We had a ton of classroom work where we learned the physics of freediving and all about theory and technique - especially safety procedures and rescues. Then we had a pool session to time our static apnea breath holds.

Mine was 2:36 as I struggled with abdominal contractions (aka, the "lying bastard" that is your body trying to scare you into breathing) and visions of blacking out... and other irrational thoughts. My theory is that if you have children, part of your brain goes a little crazy and certain risks may be forever "off the table" for you. For me, big risks now off limits include speeding in cars, heights, and apparently holding my breath too long underwater. Weird since I enjoy being in the water so much. But it may just take more time to stretch out that static apnea time. 

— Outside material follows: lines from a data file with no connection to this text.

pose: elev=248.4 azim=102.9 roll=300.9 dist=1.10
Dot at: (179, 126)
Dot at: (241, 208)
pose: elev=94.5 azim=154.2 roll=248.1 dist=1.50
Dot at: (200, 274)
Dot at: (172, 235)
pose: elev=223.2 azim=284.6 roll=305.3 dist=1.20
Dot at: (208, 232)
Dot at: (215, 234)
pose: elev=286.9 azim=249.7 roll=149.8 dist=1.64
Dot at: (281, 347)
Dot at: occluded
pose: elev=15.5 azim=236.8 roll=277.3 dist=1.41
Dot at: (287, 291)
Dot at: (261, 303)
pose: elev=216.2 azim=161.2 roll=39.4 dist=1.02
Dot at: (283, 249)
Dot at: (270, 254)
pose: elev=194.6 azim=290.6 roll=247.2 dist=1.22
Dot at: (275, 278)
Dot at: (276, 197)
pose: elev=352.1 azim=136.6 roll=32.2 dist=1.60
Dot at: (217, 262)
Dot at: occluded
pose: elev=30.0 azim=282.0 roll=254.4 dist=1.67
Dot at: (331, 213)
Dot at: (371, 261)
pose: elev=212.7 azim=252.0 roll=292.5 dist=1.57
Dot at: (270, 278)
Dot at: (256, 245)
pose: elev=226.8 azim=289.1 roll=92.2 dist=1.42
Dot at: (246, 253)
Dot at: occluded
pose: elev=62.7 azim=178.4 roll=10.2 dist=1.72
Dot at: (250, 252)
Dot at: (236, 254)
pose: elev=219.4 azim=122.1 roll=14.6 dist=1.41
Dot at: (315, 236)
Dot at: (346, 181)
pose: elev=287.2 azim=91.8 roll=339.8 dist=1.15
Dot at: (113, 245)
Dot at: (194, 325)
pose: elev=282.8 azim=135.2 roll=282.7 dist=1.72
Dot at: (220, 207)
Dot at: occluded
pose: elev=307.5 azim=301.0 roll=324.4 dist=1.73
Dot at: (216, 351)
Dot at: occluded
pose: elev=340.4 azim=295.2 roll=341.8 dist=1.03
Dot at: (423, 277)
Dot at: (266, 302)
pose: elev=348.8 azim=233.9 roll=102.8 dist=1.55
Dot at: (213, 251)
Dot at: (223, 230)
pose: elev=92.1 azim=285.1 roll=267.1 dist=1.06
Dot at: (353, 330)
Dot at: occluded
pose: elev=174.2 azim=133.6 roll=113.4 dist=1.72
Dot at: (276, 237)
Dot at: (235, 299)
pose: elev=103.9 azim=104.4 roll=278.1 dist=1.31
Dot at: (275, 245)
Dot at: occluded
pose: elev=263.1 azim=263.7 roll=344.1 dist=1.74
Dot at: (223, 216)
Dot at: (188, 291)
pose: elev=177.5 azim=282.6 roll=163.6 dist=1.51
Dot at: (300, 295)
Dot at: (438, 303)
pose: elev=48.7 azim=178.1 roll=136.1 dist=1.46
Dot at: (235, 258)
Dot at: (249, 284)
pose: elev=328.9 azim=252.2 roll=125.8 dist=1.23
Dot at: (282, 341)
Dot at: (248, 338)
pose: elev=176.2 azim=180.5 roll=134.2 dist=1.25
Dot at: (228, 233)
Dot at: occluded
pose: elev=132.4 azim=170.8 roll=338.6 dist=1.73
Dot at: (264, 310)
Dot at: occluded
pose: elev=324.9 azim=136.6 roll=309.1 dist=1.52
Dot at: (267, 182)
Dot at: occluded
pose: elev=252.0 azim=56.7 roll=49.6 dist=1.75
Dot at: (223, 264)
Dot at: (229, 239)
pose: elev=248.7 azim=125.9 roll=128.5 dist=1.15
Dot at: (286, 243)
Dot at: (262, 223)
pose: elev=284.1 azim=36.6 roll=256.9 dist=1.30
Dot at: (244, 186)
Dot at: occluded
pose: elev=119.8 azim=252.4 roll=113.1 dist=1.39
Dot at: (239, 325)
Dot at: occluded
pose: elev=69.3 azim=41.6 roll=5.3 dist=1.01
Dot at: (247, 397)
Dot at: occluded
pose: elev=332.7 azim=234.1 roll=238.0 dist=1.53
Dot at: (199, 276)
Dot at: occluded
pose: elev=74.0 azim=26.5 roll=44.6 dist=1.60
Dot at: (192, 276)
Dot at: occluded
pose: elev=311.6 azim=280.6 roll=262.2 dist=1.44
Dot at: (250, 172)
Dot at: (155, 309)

There was a dude in class who broke 5:30. His lips were blue when he came up... but in keeping with our training, he was just fine after taking his recovery breaths (he had been signalling "okay" with regularity throughout his apnea session.)

Next we hit the ocean for some depth training. My first session, I was hit by the thermocline and felt some anxiety. After some reflection and simply enjoying the ocean, however, I had a renewed enthusiasm for the spirit of the sport. 

At one point our rig collided with a mass of kelp. In moving it off, we discovered a cast of tuna crabs inside! It definitely inspired me to continue on my journey to earn my freediving certification.

Here are my amazing instructors. They were shadowing each of our dives to ensure safety. It was marvelous to watch!

with PFI Instructors Shell Eisenberg and Chris Bustad.
Shell is the national dynamic/no fins record holder, having reached 125 meters on one breath.

with PFI Instructor Andrew Miramontes

Check out video from my experience here:

I would also encourage anyone who loves to dive - even snorkel or scuba - to check out this kind of freediving course. You'll stretch yourself beyond your comfort zone, and in doing so, gain invaluable safety information. 

And you'll make some great new friends, too.